Tim Erlin, vice president of product management and strategy for Tripwire, says this latest capability being added to the Tripwire for DevOps portfolio will make it easier for organizations to leverage a set of software-as-a-service (SaaS) tools to enable organizations to secure containers as part of an integrated DevOps process for building and deploying containerized applications. Those existing Tripwire services scan container images and container registries for vulnerabilities.
Tripwire is making the case for managing container security as an extension of the security and compliance tools it already provides. Rather then requiring organizations to acquire and master an entirely separate set of tools, Tripwire contends most organizations will need to ensure security and compliance across both existing legacy applications as well as emerging cloud-native applications based on containers.
To further that latter end, Tripwire for DevOps has been integrated with Jenkins and TeamCity continuous integration/continuous development (CI/CD) tools and is compatible with all Docker v2 repositories. There’s also a REST application programming interface (API) and command line interface for DevOps engineers to write custom integrations.
Erlin says configuration assessment has proved to be especially problematic because cyber criminals have become especially adept at looking for misconfigurations they can exploit. In fact, the primary root cause of most cloud security issues is attributable to one degree or another to a configuration issue. Tripwire is now trying to make container configuration assessment a security gate within any DevOps process, he notes, noting that establishing those gates is a critical element of extending those processes into the realm of DevSecOps. In fact, Erlin says instituting those processes is much simpler when the tools required are made available as a set of SaaS applications that can be accessed from anywhere.
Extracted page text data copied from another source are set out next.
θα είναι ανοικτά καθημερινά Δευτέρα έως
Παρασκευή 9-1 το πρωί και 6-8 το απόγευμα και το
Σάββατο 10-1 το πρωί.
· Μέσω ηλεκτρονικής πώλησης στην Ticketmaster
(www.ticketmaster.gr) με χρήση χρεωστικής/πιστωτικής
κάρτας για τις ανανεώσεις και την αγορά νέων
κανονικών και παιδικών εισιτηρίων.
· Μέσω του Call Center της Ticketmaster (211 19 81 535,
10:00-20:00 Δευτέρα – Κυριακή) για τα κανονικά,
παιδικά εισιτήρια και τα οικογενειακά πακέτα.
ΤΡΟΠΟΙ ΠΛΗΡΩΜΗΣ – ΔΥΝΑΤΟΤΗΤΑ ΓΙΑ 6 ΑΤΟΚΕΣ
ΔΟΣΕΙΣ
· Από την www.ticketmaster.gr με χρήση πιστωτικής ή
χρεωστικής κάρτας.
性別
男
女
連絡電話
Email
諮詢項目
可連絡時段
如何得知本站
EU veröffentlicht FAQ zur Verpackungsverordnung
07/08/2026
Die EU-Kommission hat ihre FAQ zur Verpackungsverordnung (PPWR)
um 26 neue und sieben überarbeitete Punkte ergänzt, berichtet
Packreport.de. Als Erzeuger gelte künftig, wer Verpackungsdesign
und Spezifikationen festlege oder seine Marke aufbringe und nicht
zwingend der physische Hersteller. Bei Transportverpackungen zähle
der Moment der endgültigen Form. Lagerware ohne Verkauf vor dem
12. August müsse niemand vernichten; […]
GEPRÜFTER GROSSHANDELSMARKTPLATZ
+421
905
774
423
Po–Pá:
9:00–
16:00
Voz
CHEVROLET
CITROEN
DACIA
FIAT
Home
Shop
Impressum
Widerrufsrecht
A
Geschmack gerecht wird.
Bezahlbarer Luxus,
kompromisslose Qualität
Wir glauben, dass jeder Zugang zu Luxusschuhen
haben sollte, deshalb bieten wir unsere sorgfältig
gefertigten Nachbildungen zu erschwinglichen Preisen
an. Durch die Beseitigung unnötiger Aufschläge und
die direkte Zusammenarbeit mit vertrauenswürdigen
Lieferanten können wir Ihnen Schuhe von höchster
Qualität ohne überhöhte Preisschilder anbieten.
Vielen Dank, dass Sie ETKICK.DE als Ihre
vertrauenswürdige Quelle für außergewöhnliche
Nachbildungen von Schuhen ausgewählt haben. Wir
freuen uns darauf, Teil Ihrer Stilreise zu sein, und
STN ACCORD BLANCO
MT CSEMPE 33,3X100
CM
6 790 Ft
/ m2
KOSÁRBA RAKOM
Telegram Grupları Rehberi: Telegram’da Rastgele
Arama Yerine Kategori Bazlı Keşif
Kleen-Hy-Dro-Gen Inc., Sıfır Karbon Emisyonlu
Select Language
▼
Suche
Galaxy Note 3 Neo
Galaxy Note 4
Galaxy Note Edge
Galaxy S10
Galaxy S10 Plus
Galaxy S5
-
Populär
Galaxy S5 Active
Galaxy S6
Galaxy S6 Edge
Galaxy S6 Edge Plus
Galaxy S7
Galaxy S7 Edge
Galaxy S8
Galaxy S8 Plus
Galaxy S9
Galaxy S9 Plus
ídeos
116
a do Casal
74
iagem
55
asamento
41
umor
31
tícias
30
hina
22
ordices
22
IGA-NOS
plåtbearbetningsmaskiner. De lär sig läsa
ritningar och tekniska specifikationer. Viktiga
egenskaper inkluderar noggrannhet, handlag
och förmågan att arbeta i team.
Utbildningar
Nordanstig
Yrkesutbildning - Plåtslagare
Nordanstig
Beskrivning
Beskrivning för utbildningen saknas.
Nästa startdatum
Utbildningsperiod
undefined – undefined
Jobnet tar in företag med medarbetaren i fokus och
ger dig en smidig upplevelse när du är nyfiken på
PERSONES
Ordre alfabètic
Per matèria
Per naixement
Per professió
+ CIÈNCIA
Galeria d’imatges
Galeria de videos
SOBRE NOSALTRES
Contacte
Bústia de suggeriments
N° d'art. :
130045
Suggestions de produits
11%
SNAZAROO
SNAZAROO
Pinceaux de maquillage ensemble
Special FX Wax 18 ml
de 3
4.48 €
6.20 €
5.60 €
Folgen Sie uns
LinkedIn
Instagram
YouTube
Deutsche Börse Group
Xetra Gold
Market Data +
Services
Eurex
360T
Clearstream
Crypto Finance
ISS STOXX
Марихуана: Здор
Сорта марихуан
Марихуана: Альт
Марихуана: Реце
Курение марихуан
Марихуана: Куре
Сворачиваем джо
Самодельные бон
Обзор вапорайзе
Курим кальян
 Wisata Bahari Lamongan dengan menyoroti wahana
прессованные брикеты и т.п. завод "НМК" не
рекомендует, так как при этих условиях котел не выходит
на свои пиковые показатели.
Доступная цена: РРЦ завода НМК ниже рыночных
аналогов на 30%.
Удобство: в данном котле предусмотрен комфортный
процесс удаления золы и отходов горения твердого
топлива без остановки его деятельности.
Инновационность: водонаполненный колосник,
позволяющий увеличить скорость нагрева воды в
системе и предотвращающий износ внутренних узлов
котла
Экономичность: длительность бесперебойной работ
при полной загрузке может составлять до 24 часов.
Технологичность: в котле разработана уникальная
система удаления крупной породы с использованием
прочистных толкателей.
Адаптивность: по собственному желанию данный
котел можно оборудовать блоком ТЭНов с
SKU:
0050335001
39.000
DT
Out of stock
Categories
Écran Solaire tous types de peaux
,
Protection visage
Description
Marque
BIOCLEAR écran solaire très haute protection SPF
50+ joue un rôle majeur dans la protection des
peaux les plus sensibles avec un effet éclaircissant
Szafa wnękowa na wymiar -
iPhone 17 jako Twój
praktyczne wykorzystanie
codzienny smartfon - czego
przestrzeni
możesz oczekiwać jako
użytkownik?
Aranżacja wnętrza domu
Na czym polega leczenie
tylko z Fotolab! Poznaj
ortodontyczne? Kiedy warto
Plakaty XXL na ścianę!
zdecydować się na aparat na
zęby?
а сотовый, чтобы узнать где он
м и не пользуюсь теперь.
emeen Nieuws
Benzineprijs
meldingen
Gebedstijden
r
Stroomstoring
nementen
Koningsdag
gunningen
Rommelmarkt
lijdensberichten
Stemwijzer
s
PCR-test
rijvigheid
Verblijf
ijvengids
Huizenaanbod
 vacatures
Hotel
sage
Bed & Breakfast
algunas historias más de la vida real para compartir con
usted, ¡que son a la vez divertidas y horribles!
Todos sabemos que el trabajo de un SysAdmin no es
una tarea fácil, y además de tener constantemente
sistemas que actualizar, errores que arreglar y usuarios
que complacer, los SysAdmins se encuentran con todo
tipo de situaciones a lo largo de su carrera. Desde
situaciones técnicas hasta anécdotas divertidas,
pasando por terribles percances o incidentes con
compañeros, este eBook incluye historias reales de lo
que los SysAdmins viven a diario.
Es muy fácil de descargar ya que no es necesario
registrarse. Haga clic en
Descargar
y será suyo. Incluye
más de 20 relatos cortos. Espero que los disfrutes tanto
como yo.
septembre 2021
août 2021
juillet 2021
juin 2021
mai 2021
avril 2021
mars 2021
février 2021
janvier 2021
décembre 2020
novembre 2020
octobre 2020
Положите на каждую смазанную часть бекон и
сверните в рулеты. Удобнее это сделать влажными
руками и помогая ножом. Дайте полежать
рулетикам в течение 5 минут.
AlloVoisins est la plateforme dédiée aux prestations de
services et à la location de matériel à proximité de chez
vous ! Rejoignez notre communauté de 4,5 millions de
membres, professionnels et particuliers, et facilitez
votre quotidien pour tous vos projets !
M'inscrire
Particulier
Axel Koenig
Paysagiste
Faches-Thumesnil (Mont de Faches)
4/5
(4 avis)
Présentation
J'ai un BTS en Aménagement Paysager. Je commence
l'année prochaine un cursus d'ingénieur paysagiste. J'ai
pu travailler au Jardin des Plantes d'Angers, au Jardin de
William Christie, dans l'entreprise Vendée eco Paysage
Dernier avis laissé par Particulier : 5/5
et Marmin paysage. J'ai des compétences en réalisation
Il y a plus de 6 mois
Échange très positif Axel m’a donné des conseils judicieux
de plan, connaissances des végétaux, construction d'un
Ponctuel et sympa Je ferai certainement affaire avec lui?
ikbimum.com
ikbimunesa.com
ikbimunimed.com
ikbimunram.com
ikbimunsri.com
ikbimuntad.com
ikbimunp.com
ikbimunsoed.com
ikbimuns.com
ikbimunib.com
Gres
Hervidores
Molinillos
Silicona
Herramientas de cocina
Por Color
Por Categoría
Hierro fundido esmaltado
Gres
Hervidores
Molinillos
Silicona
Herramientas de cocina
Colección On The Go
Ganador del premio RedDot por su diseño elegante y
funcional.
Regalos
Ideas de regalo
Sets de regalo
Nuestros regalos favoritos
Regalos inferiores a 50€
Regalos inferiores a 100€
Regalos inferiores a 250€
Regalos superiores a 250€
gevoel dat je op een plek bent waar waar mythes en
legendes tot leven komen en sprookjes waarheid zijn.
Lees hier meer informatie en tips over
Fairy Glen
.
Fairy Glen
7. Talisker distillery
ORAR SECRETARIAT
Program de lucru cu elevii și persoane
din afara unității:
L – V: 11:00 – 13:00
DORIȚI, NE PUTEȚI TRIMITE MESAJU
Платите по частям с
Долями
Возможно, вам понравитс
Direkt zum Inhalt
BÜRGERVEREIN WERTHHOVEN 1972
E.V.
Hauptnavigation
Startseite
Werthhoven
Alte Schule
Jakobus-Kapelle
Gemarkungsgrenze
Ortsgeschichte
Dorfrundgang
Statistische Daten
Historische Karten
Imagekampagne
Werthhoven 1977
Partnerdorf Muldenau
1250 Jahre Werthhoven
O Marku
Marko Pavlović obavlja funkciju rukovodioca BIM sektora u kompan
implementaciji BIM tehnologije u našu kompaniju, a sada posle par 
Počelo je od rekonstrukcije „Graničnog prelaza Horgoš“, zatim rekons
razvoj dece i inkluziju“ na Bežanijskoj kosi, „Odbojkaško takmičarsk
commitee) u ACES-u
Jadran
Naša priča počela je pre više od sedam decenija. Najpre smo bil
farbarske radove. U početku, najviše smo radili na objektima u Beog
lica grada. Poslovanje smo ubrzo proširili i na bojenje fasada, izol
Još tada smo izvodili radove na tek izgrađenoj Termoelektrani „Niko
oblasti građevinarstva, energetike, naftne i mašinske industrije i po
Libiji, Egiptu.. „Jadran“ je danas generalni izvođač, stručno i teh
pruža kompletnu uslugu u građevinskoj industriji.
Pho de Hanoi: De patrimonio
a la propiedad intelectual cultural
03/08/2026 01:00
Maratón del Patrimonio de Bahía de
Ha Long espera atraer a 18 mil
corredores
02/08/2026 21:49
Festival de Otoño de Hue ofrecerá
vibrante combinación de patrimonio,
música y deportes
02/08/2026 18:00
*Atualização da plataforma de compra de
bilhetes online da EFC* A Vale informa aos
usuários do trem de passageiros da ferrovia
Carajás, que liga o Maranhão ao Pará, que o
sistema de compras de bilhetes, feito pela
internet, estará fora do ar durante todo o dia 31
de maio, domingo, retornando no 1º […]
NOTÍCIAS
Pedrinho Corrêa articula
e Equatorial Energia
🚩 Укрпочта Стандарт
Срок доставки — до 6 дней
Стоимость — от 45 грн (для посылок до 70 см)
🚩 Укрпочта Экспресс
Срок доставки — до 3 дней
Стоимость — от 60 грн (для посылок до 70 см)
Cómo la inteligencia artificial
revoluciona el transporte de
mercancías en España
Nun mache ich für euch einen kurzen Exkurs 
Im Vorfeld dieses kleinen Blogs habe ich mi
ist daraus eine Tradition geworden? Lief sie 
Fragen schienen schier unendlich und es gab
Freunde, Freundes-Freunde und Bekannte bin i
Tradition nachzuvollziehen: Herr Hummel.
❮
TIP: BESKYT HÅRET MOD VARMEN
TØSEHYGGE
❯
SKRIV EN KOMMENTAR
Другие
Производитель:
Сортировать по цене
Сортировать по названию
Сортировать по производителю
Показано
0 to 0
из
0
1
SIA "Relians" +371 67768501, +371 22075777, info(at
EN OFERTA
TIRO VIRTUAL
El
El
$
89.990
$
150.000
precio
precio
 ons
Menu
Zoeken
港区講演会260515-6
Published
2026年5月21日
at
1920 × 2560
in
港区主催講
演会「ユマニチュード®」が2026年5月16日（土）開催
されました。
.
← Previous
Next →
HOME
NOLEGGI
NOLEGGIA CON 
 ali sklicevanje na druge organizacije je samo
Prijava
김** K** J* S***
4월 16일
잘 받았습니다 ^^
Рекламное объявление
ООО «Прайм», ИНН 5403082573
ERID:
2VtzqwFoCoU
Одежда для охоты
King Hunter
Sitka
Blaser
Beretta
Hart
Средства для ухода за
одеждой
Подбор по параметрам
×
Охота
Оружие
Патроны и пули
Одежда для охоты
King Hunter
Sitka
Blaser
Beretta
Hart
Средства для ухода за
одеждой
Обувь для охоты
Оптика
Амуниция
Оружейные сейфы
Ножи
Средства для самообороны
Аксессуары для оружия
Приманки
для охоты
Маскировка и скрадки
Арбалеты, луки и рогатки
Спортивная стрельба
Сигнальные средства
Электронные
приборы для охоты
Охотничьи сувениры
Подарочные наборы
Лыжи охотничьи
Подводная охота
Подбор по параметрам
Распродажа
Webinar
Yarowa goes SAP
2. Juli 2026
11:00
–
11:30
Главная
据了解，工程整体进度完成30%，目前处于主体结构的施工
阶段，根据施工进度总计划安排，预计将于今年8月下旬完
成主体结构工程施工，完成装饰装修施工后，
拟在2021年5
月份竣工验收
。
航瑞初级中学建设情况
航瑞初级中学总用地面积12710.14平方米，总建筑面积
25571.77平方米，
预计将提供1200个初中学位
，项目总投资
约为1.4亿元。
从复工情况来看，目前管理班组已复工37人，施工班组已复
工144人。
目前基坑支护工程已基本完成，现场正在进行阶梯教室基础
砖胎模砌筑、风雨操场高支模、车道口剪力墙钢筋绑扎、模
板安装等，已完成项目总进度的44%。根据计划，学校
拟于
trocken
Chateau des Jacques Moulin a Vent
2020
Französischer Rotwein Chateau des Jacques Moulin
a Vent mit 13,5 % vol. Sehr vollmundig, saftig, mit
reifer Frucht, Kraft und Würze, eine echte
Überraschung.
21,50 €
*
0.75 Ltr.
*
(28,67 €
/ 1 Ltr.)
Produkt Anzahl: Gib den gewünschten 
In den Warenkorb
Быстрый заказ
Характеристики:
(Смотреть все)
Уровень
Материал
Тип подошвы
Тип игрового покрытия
Unfortunately, most adoption of DevSecOps processes is nascent at best. A report published earlier this year by Tripwire notes almost two-thirds of the organizations admit they do not use hardening benchmarks, such as the Center for Internet Security (CIS) or Defense Information Systems Agency (DISA) guidelines, to even establish a cybersecurity baseline.
Of course, the rate at which IT organizations are adopting containers may soon more the DevSecOps issue. Existing cybersecurity tools are a lot more focused on trying to secure IT environments after an application has been deployed. The rate at which containerized applications are deployed and updated far exceeds the capabilities of most cybersecurity teams to keep pace. To compensate for that issue without slowing down the rate at which applications are developed and deployed, many organizations will need to shift responsibility for implementing security and compliance controls on to the shoulders of developers. Those developers, however, still need to be educated on what controls need to be implemented when.
Naturally, it’s going to take a while for most organizations to make that transition. But given all that’s at stake, making that shift has become an absolute requirement.